PROBLEM TO WORK ON:
For the data below, restate word for word only the lines from the line containing "EVENT SHALL THE" through the line containing "available algorithms; many", both ends included.

INPUT:
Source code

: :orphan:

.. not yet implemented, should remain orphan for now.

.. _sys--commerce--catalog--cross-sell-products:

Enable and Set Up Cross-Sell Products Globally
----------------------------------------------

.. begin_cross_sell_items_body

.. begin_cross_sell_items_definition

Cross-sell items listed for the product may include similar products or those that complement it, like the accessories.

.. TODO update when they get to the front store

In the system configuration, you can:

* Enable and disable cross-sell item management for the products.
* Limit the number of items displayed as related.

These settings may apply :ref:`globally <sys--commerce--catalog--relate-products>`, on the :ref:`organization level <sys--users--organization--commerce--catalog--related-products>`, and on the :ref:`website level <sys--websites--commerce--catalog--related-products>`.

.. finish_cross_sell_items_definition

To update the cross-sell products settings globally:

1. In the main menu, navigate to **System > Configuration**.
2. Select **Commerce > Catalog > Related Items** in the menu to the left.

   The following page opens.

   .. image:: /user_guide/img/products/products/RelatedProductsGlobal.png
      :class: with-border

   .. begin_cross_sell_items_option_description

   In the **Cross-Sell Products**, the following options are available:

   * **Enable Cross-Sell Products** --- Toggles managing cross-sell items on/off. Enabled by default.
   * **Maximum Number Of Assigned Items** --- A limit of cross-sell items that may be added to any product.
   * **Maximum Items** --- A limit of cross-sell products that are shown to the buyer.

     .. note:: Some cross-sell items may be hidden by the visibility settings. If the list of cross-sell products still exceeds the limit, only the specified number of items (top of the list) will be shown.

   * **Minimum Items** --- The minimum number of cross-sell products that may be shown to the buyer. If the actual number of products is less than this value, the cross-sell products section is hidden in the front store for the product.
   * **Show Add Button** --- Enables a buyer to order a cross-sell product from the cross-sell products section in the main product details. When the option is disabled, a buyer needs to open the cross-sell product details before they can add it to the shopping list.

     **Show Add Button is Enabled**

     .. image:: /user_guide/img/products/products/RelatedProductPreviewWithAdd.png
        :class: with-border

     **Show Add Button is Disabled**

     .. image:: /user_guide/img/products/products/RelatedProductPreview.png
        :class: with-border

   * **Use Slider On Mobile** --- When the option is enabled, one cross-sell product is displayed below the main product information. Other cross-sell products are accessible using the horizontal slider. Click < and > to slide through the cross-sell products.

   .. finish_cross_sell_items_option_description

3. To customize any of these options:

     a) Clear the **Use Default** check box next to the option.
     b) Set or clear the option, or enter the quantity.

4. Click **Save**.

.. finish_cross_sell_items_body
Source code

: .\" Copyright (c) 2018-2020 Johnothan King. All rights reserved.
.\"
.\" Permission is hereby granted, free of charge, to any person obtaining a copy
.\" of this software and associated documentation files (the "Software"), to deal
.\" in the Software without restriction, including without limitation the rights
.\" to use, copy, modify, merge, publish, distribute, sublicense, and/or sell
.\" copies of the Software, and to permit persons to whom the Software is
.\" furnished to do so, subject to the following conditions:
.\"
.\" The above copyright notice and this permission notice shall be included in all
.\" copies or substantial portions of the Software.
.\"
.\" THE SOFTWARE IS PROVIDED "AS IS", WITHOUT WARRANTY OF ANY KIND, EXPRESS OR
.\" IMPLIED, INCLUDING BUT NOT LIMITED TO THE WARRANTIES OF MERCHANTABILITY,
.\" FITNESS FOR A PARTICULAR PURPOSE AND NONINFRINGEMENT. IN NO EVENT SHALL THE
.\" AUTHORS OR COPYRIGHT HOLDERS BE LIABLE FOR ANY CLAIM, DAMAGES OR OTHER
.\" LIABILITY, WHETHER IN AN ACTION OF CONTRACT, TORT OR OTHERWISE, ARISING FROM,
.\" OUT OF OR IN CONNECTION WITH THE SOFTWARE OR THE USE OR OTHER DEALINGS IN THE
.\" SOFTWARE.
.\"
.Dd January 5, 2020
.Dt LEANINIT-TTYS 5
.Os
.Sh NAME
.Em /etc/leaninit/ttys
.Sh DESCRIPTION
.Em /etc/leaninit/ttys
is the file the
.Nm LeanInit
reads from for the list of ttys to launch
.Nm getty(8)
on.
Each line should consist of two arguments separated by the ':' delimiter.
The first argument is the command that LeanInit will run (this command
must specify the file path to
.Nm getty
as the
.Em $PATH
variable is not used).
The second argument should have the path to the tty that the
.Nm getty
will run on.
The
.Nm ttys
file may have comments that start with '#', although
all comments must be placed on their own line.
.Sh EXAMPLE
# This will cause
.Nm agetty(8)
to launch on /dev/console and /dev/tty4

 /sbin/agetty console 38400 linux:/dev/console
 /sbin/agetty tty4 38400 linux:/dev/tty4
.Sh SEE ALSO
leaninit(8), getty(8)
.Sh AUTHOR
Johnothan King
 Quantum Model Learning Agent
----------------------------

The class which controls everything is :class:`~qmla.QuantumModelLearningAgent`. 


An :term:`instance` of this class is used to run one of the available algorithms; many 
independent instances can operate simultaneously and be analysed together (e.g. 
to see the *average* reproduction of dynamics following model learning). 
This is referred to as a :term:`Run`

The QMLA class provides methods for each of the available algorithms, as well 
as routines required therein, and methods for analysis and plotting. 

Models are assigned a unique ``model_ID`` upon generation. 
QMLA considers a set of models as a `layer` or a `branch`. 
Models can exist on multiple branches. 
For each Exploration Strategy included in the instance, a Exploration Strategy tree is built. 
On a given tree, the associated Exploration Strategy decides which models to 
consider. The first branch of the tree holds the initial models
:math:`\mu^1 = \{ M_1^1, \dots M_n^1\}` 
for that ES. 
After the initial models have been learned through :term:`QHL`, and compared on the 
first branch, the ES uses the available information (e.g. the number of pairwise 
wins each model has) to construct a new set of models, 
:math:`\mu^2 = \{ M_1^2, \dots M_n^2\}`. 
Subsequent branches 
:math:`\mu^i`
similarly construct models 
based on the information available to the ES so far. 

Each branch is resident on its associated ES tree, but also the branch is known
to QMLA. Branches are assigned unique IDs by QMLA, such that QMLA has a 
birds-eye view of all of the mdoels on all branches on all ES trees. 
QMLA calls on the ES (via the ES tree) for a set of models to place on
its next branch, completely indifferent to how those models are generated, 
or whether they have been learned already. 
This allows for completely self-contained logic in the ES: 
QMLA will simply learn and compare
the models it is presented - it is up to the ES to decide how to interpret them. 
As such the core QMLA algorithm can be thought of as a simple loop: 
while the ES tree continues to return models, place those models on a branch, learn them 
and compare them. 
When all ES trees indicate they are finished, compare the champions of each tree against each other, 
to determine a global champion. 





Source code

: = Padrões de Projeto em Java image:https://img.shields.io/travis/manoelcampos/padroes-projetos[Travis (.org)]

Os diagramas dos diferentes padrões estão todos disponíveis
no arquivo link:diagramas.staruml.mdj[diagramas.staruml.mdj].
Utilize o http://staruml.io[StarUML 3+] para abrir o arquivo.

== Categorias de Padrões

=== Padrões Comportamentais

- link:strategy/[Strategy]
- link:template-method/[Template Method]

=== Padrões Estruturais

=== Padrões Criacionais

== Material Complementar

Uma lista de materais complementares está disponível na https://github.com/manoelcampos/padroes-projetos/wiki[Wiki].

RESPONSE FOR THIS EXERCISE:
.\" FITNESS FOR A PARTICULAR PURPOSE AND NONINFRINGEMENT. IN NO EVENT SHALL THE
.\" AUTHORS OR COPYRIGHT HOLDERS BE LIABLE FOR ANY CLAIM, DAMAGES OR OTHER
.\" LIABILITY, WHETHER IN AN ACTION OF CONTRACT, TORT OR OTHERWISE, ARISING FROM,
.\" OUT OF OR IN CONNECTION WITH THE SOFTWARE OR THE USE OR OTHER DEALINGS IN THE
.\" SOFTWARE.
.\"
.Dd January 5, 2020
.Dt LEANINIT-TTYS 5
.Os
.Sh NAME
.Em /etc/leaninit/ttys
.Sh DESCRIPTION
.Em /etc/leaninit/ttys
is the file the
.Nm LeanInit
reads from for the list of ttys to launch
.Nm getty(8)
on.
Each line should consist of two arguments separated by the ':' delimiter.
The first argument is the command that LeanInit will run (this command
must specify the file path to
.Nm getty
as the
.Em $PATH
variable is not used).
The second argument should have the path to the tty that the
.Nm getty
will run on.
The
.Nm ttys
file may have comments that start with '#', although
all comments must be placed on their own line.
.Sh EXAMPLE
# This will cause
.Nm agetty(8)
to launch on /dev/console and /dev/tty4

 /sbin/agetty console 38400 linux:/dev/console
 /sbin/agetty tty4 38400 linux:/dev/tty4
.Sh SEE ALSO
leaninit(8), getty(8)
.Sh AUTHOR
Johnothan King
 Quantum Model Learning Agent
----------------------------

The class which controls everything is :class:`~qmla.QuantumModelLearningAgent`. 


An :term:`instance` of this class is used to run one of the available algorithms; many 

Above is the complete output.